◆ Exercise brief:
All lines with the word "scaling" must be pulled from the entries below.

[Dataset entries]
□ □ □ □ □

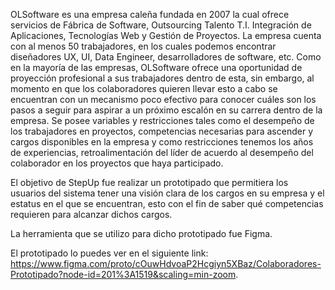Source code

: OLSoftware es una empresa caleña fundada en 2007 la cual ofrece servicios de Fábrica de Software, Outsourcing Talento T.I. Integración de Aplicaciones, Tecnologías Web y Gestión de Proyectos. La empresa cuenta con al menos 50 trabajadores, en los cuales podemos encontrar diseñadores UX, UI, Data Engineer, desarrolladores de software, etc. Como en la mayoría de las empresas, OLSoftware ofrece una oportunidad de proyección profesional a sus trabajadores dentro de esta, sin embargo, al momento en que los colaboradores quieren llevar esto  a cabo se encuentran con un mecanismo poco efectivo para conocer cuáles son los pasos a seguir para aspirar a un próximo escalón en su carrera dentro de la empresa. Se posee variables y restricciones tales como el desempeño de los trabajadores en proyectos, competencias necesarias para ascender y cargos disponibles en la empresa y como restricciones tenemos los años de experiencias, retroalimentación del líder de acuerdo al desempeño del colaborador en los proyectos que haya participado.

El objetivo de StepUp fue realizar un prototipado que permitiera los usuarios del sistema tener una visión clara de los cargos en su empresa y el estatus en el que se encuentran, esto con el fin de saber qué competencias requieren para alcanzar dichos cargos.

La herramienta que se utilizo para dicho prototipado fue Figma.

El prototipado lo puedes ver en el siguiente link: https://www.figma.com/proto/cOuwHdvoaP2Hcgiyn5XBaz/Colaboradores-Prototipado?node-id=201%3A1519&scaling=min-zoom.
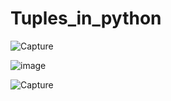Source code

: # Tuples_in_python

![Capture](https://user-images.githubusercontent.com/82764021/118586669-ca402900-b7b8-11eb-9ce6-d9cc4702c0a7.PNG)


![image](https://user-images.githubusercontent.com/82764021/118586852-15f2d280-b7b9-11eb-8ab0-3280cb5557d2.png)


![Capture](https://user-images.githubusercontent.com/82764021/118586970-52263300-b7b9-11eb-86eb-c04b30d6cc0b.PNG)

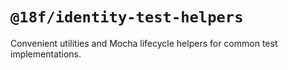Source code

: # `@18f/identity-test-helpers`

Convenient utilities and Mocha lifecycle helpers for common test implementations.
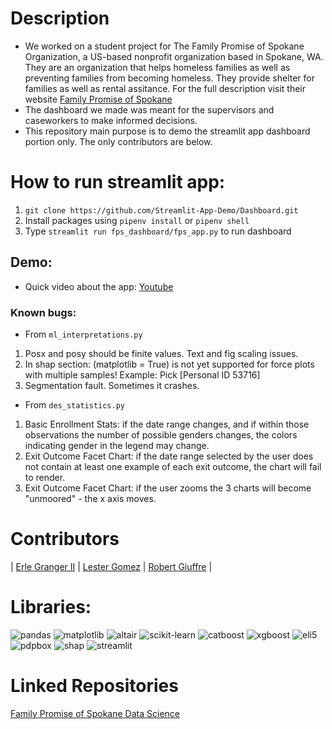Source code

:# Description
- We worked on a student project for The Family Promise of Spokane Organization, a US-based nonprofit organization based in Spokane, WA. They are an organization that helps homeless families as well as preventing families from becoming homeless. They provide shelter for families as well as rental assitance. For the full description visit their website [Family Promise of Spokane](https://www.familypromiseofspokane.org/)
- The dashboard we made was meant for the supervisors and caseworkers to make informed decisions.
- This repository main purpose is to demo the streamlit app dashboard portion only. The only contributors are below.

# How to run streamlit app:
1. `git clone https://github.com/Streamlit-App-Demo/Dashboard.git`
2. Install packages using `pipenv install` or `pipenv shell`
3. Type `streamlit run fps_dashboard/fps_app.py` to run dashboard

## Demo:
- Quick video about the app: [Youtube](https://youtu.be/MIn8YVSNczk)

### Known bugs:
- From `ml_interpretations.py`
1. Posx and posy should be finite values. Text and fig scaling issues.
2. In shap section: (matplotlib = True) is not yet supported for force plots with multiple samples! Example: Pick [Personal ID 53716]
3. Segmentation fault. Sometimes it crashes.

- From `des_statistics.py`
1. Basic Enrollment Stats: if the date range changes, and if within those observations the number of possible genders changes, the colors indicating gender in the legend may change.
2. Exit Outcome Facet Chart: if the date range selected by the user does not contain at least one example of each exit outcome, the chart will fail to render.
3. Exit Outcome Facet Chart: if the user zooms the 3 charts will become "unmoored" - the x axis moves.

# Contributors
| [Erle Granger II](https://github.com/ilEnzio) | [Lester Gomez](https://github.com/machine-17) | [Robert Giuffre](https://github.com/rgiuffre90) |

# Libraries:
![pandas](https://img.shields.io/badge/-pandas-blue)
![matplotlib](https://img.shields.io/badge/-matplotlib-blue)
![altair](https://img.shields.io/badge/-altair-red)
![scikit-learn](https://img.shields.io/badge/-scikit--learn-blue)
![catboost](https://img.shields.io/badge/-catboost-yellow)
![xgboost](https://img.shields.io/badge/-xgboost-blue)
![eli5](https://img.shields.io/badge/-eli5-blue)
![pdpbox](https://img.shields.io/badge/-pdpbox-blue)
![shap](https://img.shields.io/badge/-shap-blueviolet)
![streamlit](https://img.shields.io/badge/-streamlit-red)

# Linked Repositories
[Family Promise of Spokane Data Science](https://github.com/Lambda-School-Labs/family-promise-spokane-ds-b)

□ □ □ □ □

◆ Response below:
El prototipado lo puedes ver en el siguiente link: https://www.figma.com/proto/cOuwHdvoaP2Hcgiyn5XBaz/Colaboradores-Prototipado?node-id=201%3A1519&scaling=min-zoom.
1. Posx and posy should be finite values. Text and fig scaling issues.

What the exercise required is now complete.